Lehmann Maupin is pleased to present an installation of recent Hernan Bas paintings for TEFAF New York this spring. The works were produced specifically for the fair with the architectural and design elements of a Historic Room within Park Avenue Armory in mind. The gallery will exhibit in the Field and Staff room (104) within Park Avenue Armory, which contains some of the most significant historic interiors in the country. For the bespoke installation, Bas has taken cues from the taxidermy, intricate woodwork, and period elements of the room to create paintings that invite a contemporary dialogue with the historic environment.
Bas is best known for his paintings that combine abstract and figurative elements born of literary intrigue and tinged with nihilistic romanticism and old world imagery. Influenced by the Decadence art and literary movement of the 19th century, in particular Charles Baudelaire, Joris-Karl Huysman, Edgar Allen Poe, and Oscar Wilde, Bas’s paintings weave together fictional stories of adolescent adventures and the paranormal with classical poetry, religious stories, mythology, Art History, fairy tales, and contemporary T.V., movies, and comics.
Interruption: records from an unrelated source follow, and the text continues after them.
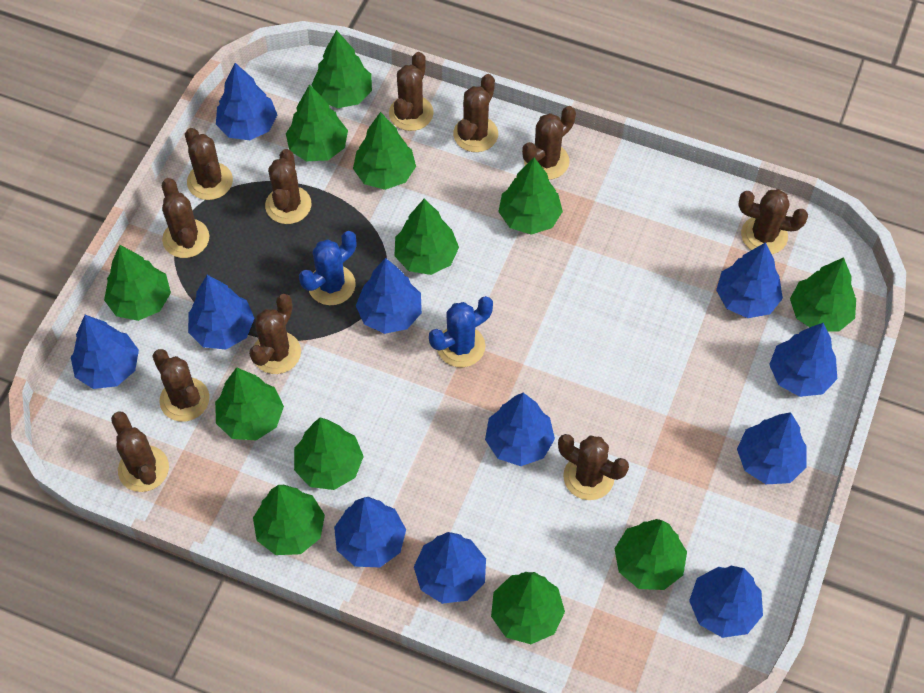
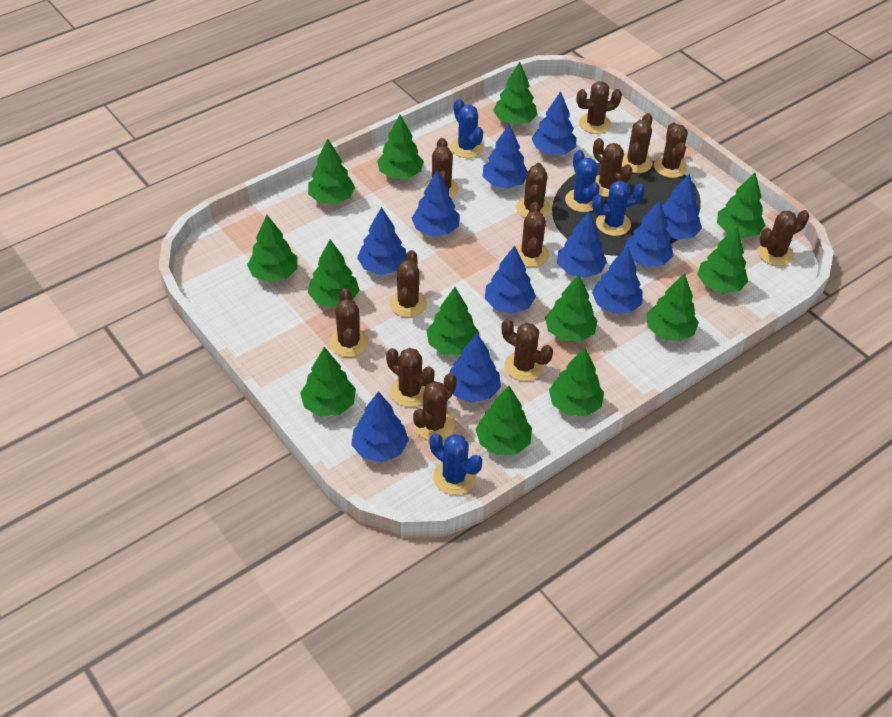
blue cactus: 2 -> 4
brown cactus: 11 -> 13
green tree: 12 -> 13

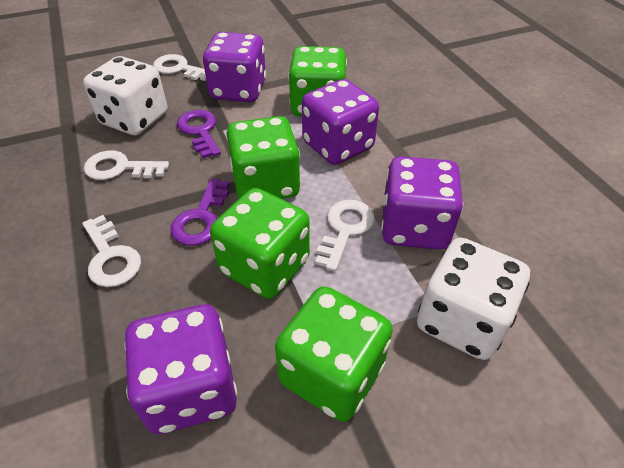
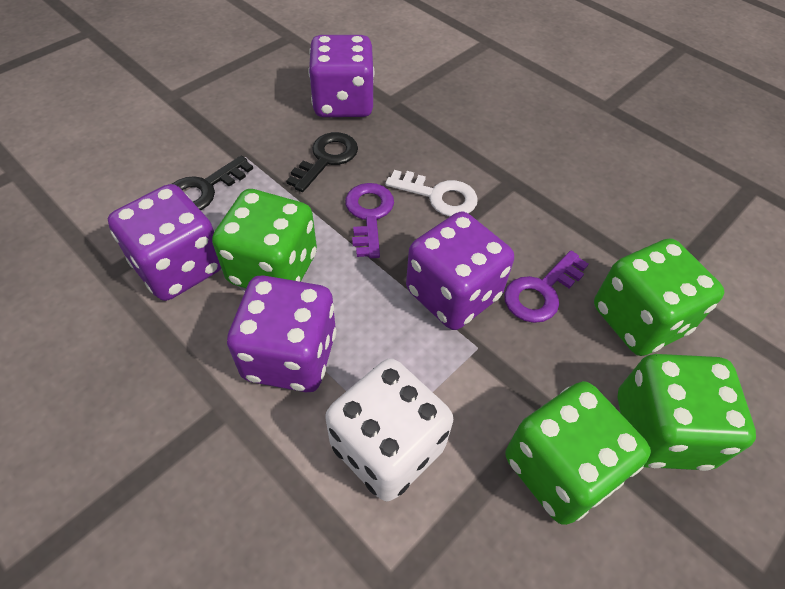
black key: 0 -> 2
white dice: 2 -> 1
white key: 4 -> 1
For this new body of work, Bas continues in this tradition with each painting focusing on a specific reference or theme, including one work in particular that resembles a contemporary and male version of Little Red Riding Hood.
About the artist
Hernan Bas (b. 1978 in Miami, Florida, lives and works in Miami and Detroit, MI) has received solo exhibitions organized by Centro De Arte Contemporáneo Málaga, Málaga, Spain (2018); Colby College Art Museum, Waterville, ME (2018); SCAD Museum of Art, Savannah, GA (2017); Bass Museum of Art, Miami, FL (2013); and the Rubell Family Collection, Miami, FL (2007). Bas has participated in a number of important group exhibitions, including The Collectors, curated by Elmgreen & Dragset for the Nordic and Danish Pavilions at the 53rd Venice Biennale (2009); Triumph of Painting: Part III, Saatchi Gallery, London, and Ideal Worlds – New Romanticism in Contemporary Art, Schirn Kunsthalle, Frankfurt (both 2005); and the 2004 Whitney Biennale. His work is part of the permanent collections of New York’s Brooklyn Museum of Art, Museum of Modern Art, and the Whitney Museum of American Art; as well as the Hirshhorn Museum and Sculpture Garden, Washington, D.C.; Museum of Contemporary Art, Los Angeles; Museum of Contemporary Art, North Miami; and the San Francisco Museum of Modern Art, among others.